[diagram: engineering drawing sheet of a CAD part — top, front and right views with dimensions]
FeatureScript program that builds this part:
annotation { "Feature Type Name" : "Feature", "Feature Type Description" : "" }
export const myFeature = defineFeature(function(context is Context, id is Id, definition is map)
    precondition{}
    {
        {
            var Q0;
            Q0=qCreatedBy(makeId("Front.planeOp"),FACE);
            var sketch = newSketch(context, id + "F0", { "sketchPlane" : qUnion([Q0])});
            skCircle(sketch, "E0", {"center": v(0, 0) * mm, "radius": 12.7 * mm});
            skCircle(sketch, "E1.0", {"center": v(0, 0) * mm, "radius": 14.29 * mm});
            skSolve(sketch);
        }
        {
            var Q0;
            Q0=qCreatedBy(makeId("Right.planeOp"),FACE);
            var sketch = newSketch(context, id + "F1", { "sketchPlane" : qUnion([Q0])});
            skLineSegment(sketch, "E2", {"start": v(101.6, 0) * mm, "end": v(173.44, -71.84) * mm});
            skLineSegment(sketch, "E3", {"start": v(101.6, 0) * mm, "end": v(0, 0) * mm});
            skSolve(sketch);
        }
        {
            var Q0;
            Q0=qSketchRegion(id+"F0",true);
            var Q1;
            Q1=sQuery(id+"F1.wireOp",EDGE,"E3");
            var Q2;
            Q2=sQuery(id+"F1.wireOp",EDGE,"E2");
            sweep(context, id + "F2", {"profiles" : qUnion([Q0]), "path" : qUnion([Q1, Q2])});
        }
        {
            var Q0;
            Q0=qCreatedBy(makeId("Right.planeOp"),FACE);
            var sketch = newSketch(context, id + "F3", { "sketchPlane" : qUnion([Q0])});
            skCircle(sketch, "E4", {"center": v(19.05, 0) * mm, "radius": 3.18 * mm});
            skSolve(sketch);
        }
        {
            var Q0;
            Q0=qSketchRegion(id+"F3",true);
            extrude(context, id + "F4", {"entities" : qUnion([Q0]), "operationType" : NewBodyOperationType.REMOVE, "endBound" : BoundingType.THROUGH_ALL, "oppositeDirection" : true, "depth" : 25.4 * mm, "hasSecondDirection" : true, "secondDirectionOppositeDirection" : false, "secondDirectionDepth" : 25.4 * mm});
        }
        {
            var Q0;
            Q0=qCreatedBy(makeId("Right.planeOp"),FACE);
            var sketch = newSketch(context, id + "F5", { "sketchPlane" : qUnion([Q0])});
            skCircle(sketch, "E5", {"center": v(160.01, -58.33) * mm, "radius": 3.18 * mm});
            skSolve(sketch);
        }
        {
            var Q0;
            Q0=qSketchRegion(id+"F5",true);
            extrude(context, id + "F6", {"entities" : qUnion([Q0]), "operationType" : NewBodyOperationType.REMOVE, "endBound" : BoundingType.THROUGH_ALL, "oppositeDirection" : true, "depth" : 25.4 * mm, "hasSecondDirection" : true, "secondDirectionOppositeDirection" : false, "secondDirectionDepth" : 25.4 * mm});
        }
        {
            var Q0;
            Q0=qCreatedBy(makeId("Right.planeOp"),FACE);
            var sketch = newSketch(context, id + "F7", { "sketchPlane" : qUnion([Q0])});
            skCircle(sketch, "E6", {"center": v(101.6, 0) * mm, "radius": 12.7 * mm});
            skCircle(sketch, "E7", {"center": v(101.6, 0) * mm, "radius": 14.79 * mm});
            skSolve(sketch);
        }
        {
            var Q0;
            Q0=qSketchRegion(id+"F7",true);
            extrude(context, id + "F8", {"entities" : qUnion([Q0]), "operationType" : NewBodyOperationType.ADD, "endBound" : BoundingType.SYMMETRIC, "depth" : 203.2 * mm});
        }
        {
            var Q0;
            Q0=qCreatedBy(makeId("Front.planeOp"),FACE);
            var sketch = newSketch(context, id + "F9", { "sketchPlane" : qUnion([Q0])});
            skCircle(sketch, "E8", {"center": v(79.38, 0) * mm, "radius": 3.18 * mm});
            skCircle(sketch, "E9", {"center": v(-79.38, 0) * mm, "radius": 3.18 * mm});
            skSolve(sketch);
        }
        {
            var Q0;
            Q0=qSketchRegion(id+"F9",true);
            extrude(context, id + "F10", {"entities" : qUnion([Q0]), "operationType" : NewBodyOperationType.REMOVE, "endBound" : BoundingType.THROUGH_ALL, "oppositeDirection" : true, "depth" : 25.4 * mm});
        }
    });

+---+

● **BRIEF**
Pick out every line in the items above that contains the string "REMOVE" and copy each one. Case matters.

● **TASK RESULT**
            extrude(context, id + "F4", {"entities" : qUnion([Q0]), "operationType" : NewBodyOperationType.REMOVE, "endBound" : BoundingType.THROUGH_ALL, "oppositeDirection" : true, "depth" : 25.4 * mm, "hasSecondDirection" : true, "secondDirectionOppositeDirection" : false, "secondDirectionDepth" : 25.4 * mm});
            extrude(context, id + "F6", {"entities" : qUnion([Q0]), "operationType" : NewBodyOperationType.REMOVE, "endBound" : BoundingType.THROUGH_ALL, "oppositeDirection" : true, "depth" : 25.4 * mm, "hasSecondDirection" : true, "secondDirectionOppositeDirection" : false, "secondDirectionDepth" : 25.4 * mm});
            extrude(context, id + "F10", {"entities" : qUnion([Q0]), "operationType" : NewBodyOperationType.REMOVE, "endBound" : BoundingType.THROUGH_ALL, "oppositeDirection" : true, "depth" : 25.4 * mm});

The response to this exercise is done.